## STORED DATA
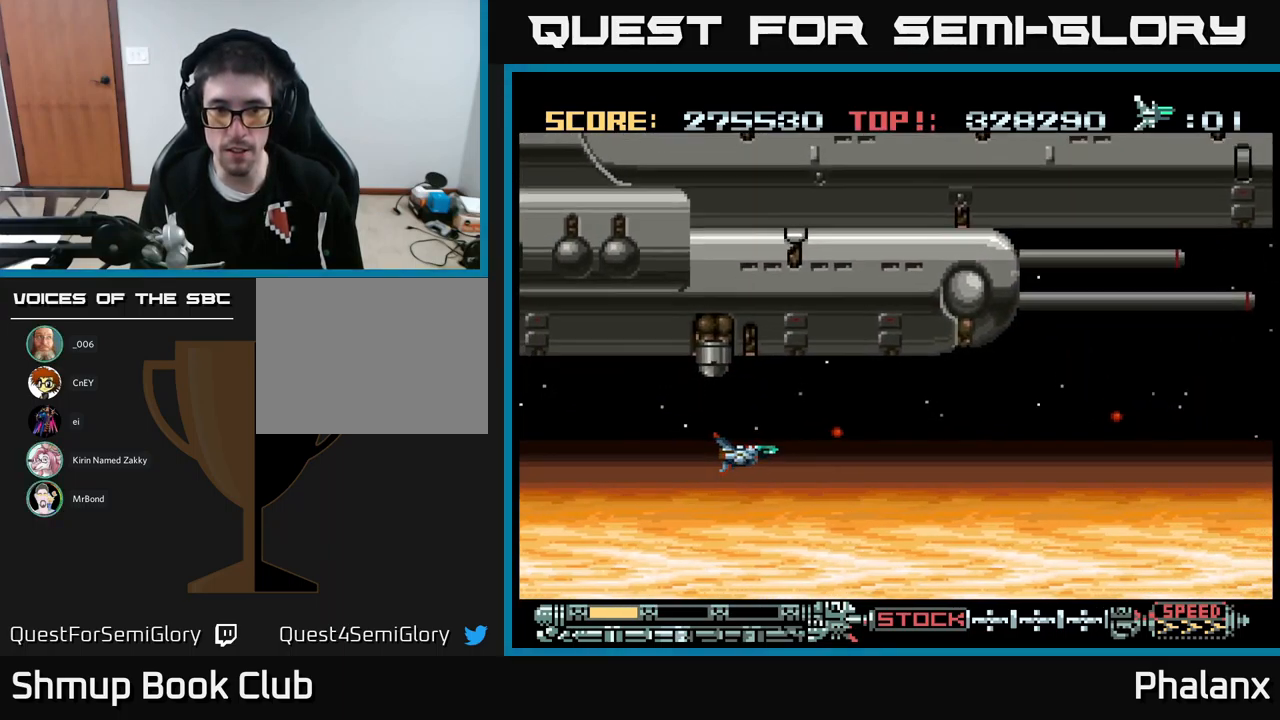
{"buttons": ["DPAD_LEFT"], "events": [[150, "DPAD_LEFT", "down"], [233, "DPAD_DOWN", "up"]]}
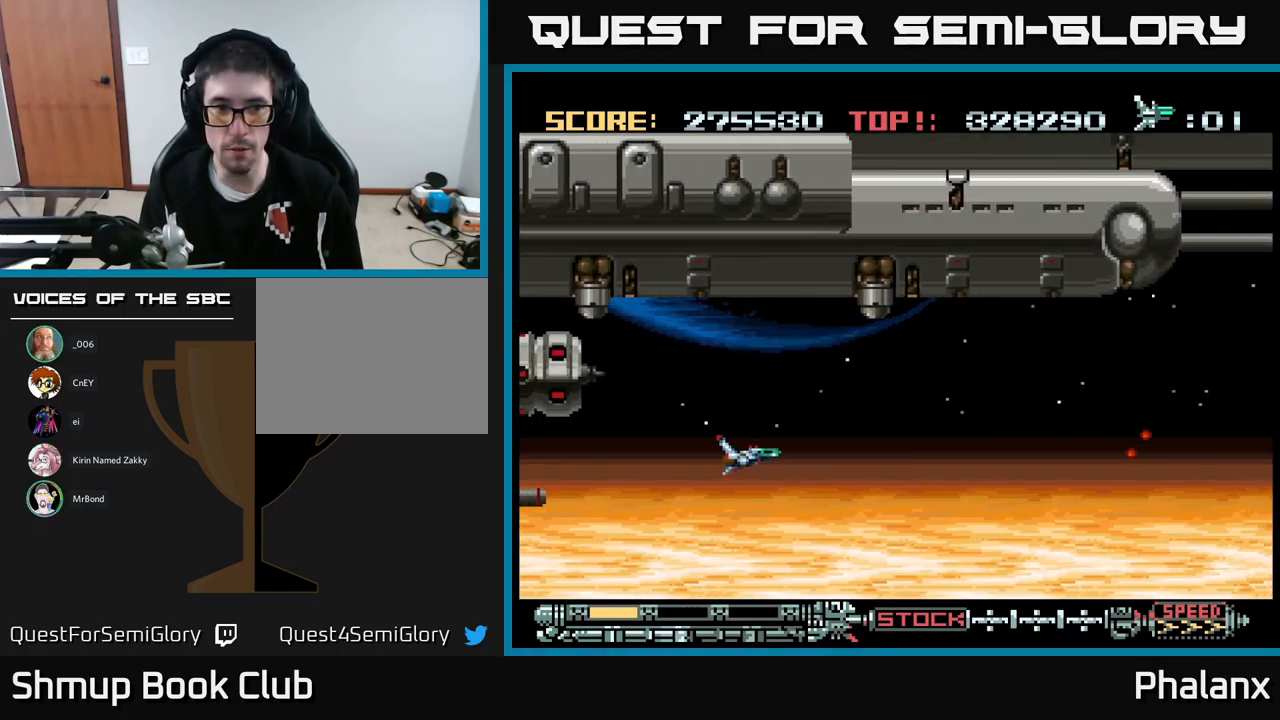
{"buttons": ["DPAD_DOWN", "DPAD_LEFT"], "events": [[50, "DPAD_LEFT", "up"], [100, "DPAD_LEFT", "down"], [233, "DPAD_DOWN", "down"], [233, "DPAD_LEFT", "up"], [450, "DPAD_LEFT", "down"]]}
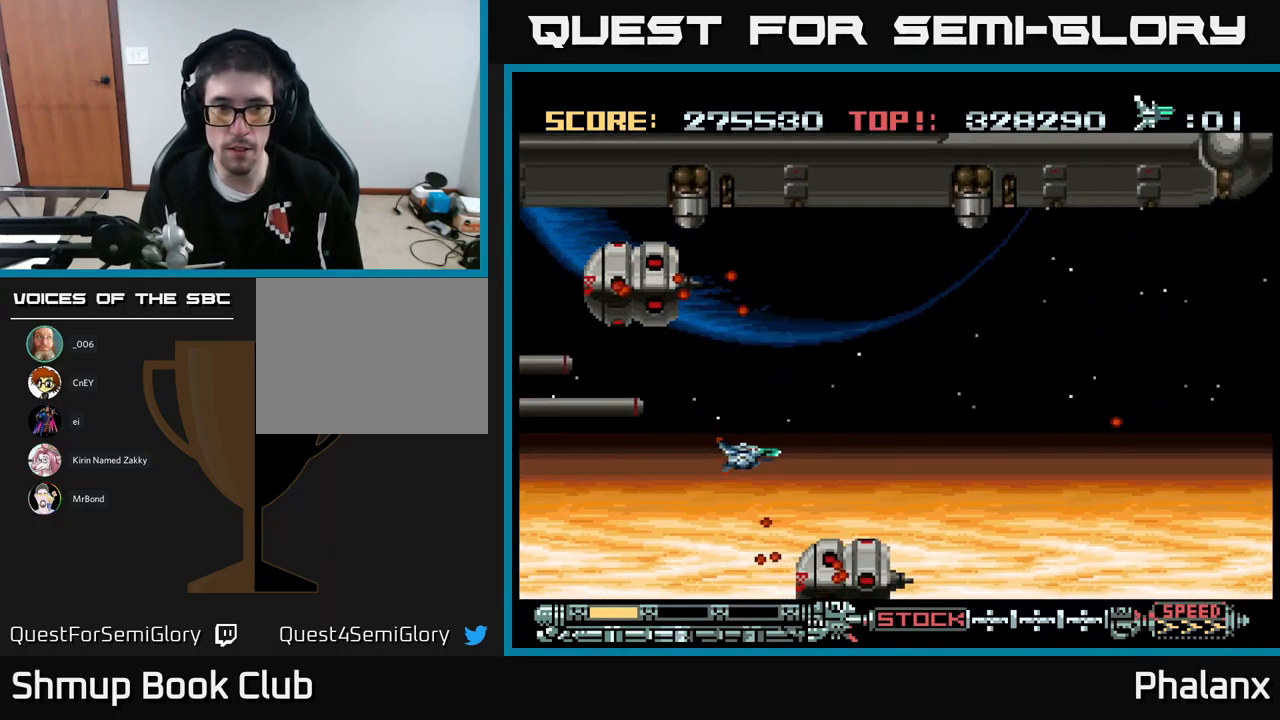
{"buttons": ["DPAD_LEFT"], "events": [[133, "DPAD_LEFT", "up"], [166, "DPAD_DOWN", "up"], [216, "DPAD_LEFT", "down"]]}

## WHAT TO DO
Retype the data above verbatim, minus images.

## TASK RESPONSE
{"buttons": ["DPAD_LEFT"], "events": [[150, "DPAD_LEFT", "down"], [233, "DPAD_DOWN", "up"]]}
{"buttons": ["DPAD_DOWN", "DPAD_LEFT"], "events": [[50, "DPAD_LEFT", "up"], [100, "DPAD_LEFT", "down"], [233, "DPAD_DOWN", "down"], [233, "DPAD_LEFT", "up"], [450, "DPAD_LEFT", "down"]]}
{"buttons": ["DPAD_LEFT"], "events": [[133, "DPAD_LEFT", "up"], [166, "DPAD_DOWN", "up"], [216, "DPAD_LEFT", "down"]]}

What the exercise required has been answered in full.